Giter Site home page Giter Site logo

Comments (10)

keithw avatar keithw commented on June 10, 2024

I'm definitely not an expert in wait/notify primitives. Would we be first non-Web Wasm engine to support this proposal? We might be blazing totally new trails in terms of implementing this outside the comforts of a JavaScript VM that already has mature implementations of wait/notify. If you want useful feedback on the design, it might be necessary to read a broader overview of your thinking first. :-) BTW: do you have a particular multi-threaded application in mind that it would be cool to support with wasm2c? (Is emscripten/LLVM already producing these instructions?)
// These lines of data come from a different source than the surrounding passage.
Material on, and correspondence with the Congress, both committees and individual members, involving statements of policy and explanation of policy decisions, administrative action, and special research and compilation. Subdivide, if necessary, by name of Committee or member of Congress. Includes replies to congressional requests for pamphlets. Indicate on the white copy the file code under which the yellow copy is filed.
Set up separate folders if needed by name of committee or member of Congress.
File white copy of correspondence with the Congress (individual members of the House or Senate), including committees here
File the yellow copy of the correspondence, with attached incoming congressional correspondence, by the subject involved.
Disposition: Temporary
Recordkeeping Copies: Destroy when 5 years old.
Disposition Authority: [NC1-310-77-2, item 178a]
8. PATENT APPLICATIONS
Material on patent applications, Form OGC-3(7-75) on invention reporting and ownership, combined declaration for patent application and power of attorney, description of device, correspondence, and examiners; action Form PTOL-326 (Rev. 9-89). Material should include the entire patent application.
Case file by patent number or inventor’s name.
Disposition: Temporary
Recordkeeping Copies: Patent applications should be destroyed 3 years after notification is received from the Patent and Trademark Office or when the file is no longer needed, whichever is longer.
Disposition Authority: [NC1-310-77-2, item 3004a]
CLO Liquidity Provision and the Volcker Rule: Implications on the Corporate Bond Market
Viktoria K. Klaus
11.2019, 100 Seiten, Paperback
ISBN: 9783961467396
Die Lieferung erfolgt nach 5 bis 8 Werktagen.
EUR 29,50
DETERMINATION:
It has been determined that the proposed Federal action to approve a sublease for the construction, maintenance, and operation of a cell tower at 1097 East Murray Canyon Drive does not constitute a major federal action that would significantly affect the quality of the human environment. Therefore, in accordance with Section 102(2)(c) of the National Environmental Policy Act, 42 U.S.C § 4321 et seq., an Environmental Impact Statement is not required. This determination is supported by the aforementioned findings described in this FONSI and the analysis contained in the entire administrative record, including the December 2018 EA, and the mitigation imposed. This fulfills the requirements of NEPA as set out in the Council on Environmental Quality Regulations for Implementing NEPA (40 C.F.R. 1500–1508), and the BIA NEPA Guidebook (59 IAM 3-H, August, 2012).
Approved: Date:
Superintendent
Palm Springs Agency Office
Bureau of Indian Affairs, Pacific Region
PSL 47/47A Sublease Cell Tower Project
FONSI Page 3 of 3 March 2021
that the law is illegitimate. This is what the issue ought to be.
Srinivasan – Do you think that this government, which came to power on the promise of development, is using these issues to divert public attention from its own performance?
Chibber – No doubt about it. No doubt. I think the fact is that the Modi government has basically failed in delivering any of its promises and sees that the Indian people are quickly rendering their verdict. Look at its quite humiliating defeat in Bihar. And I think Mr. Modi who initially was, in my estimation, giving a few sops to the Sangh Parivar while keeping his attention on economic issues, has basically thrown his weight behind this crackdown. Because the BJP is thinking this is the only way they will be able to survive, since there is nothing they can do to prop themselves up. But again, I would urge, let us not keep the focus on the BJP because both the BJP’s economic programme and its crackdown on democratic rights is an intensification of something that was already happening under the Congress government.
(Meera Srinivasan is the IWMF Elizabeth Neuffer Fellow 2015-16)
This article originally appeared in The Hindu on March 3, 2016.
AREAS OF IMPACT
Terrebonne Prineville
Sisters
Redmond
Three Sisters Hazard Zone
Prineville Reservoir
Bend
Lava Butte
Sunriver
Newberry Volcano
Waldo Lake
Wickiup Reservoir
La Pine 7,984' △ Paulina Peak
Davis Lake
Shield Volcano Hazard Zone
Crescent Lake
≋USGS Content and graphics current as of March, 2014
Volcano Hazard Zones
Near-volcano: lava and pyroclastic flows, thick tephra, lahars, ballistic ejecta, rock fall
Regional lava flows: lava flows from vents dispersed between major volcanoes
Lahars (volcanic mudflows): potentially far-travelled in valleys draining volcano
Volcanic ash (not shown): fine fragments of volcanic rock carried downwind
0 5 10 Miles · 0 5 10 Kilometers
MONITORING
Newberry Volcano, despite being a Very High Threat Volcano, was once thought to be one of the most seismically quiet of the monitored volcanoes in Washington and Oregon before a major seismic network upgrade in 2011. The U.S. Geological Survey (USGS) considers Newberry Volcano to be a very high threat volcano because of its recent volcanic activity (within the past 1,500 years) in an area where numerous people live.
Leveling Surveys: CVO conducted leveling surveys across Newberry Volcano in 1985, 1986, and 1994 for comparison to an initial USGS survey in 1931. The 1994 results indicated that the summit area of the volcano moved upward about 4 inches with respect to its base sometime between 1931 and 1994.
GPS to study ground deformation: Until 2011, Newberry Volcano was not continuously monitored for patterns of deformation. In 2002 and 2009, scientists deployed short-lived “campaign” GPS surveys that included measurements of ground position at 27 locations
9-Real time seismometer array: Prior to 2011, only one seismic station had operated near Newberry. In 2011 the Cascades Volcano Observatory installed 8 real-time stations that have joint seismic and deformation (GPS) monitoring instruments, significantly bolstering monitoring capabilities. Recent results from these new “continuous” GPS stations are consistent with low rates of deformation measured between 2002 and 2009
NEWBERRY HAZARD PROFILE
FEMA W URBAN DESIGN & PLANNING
Off the top of my head it seems like we'd have a few options:

  1. In the wasm2c-generated code, mimic how a C++20 standard library implements std::atomic_wait and std::atomic_notify_all. This seems to be very platform-specific, e.g. with futex on Linux, ulock on MacOS, something else on Windows, etc. (C doesn't seem to have a standardized atomic wait/notify even in C23?) So we might have to start out with partial platform support.
  2. Punt the wait/notify instructions to a new runtime API surface, and make the runtime figure it out. Maybe that's with a platform-specific API (futex/ulock/whatever), or maybe the runtime is written in C++ and uses std::atomic, or maybe it's with POSIX or pthreads, in which case I guess the runtime has to maintain some kind of association between memory locations and (??? POSIX semaphores? pthreads condition variables???) so that a wait on a memory location can become a sem_wait or pthread_cond_wait? (I'm guessing this is where a "map" data structure gets involved?)
  3. In the wasm2c-generated code, implement wait/notify in terms of pthreads, and maintain an internal association table between memory locations and a semaphore/condvar/??? (which would require the generated code to start using some sort of map/hash table)?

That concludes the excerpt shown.